FIGURE 1. Northeast Net Demand
line graph displaying Northeast net demand of Bcf/d
(Source: Enverus)
Northeast takeaway capacity
Most Northeast production does not stay in the Northeast, though. Takeaway capacity from the Northeast to other regions currently totals ~19 Bcf/d, growing as high as 21 Bcf/d once Mountain Valley Pipeline is completed.

The existing 19 Bcf/d of takeaway combined with the ~17 Bcf/d of in-region demand more than accommodates peak Northeast production of ~35 Bcf/d. However, last fall points to a possible future for Appalachian basis differentials, as in-basin prices collapsed to ~$1/MMBtu, despite ~1 Bcf/d of nominally available takeaway capacity. This disconnect reflects disparities in which gas can access this open capacity.
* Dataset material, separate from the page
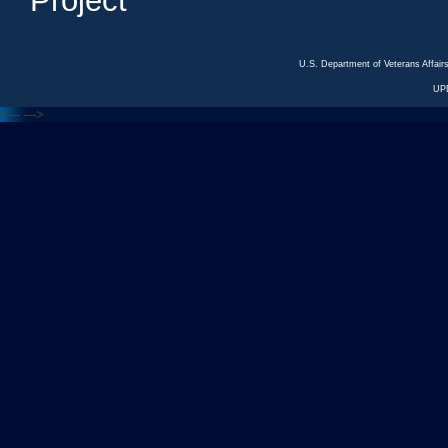
Project
U.S. Department of Veterans Affa
UP
<---
--->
Three routes—Tennessee Gas Pipeline (TGP) Zone 4, NEXUS and Rover—account for almost all of this available takeaway (Figure 2).

FIGURE 2. Northeast Supply, Demand, Takeaway and Prices
line graph displaying Northeast supply, demand, takeaway and prices of Bcf/d
(Source: Enverus)
Implications for growth
Operators with the right midstream connections to available takeaway capacity have more sustainable growth options. In particular, these three pipelines mostly access Ohio volumes, so this acreage looks better positioned than acreage in Pennsylvania or the West Virginia panhandle with lower wellhead breakevens.

From 2014 to 2016, EQT (then a combined upstream, midstream and utility company) developed the Ohio Valley Connector expansion on its Equitrans Transmission system, taking West Virginia and Pennsylvania production to its Clarington, Ohio, interconnect with Rockies Express Pipeline and later with Rover. With difficult terrain in the Appalachian mountains around the Ohio River Valley, the project included only 50 miles of newbuild or looped pipe but a tariff rate of $0.30/MMBtu. Economics for pipeline expansions are often more favorable than for newbuild, but lining up commitments and building such a project would take at least three years.

Instead, intra-Appalachia basis spreads look likely to bring rigs back in Ohio and West Virginia in addition to Tier 1 Marcellus acreage, despite a ~$0.25/MMBtu difference in wellhead breakevens.

Since the beginning of 2019, Ascent and Gulfport drilled the most wells in the Utica South Dry Gas sub-plays. Of gathering systems, Energy Transfer’s Ohio River System, Equitrans’ Olympus Belmont Area, MarkWest’s Ohio Gathering System, Antero Midstream’s Utica Shale and Antero Midstream’s Marcellus Shale feature less attractive wellhead breakevens versus the best systems in Pennsylvania but are better positioned for immediate growth due to advantageous connections to interstate takeaway.

In terms of transmission, the most attractive piece of unsold long-term capacity is the ~150 MMcf/d of NEXUS capacity that can source gas in core southwest Pennsylvania acreage via a TETCO capacity lease. However, the balance of unsold NEXUS capacity, with receipts at the Kensington processing plant for rich-gas Ohio production with ~$4/MMBtu breakevens, is unlikely to sell until a supply header project is built or NGL prices skyrocket.

Rover accesses lower-cost Ohio supply relative to NEXUS; therefore, we expect Rover to sell out of its long-term capacity before NEXUS does. On TGP, current flows exceed producers’ contract capacity, but several consumers and marketers also contracted for capacity with receipts in northern Ohio. Filling this takeaway capacity may require upstream pipeline expansion.

Without question, the road map has changed in Appalachia. Whereas the last 10 years were marked by a race to prove up acreage and develop long-haul transmission, the next 10 years will be driven by existing infrastructure. Those upstream and midstream operators with the right connections and right-of-way stand to benefit from the higher Henry Hub prices in 2021 and 2022.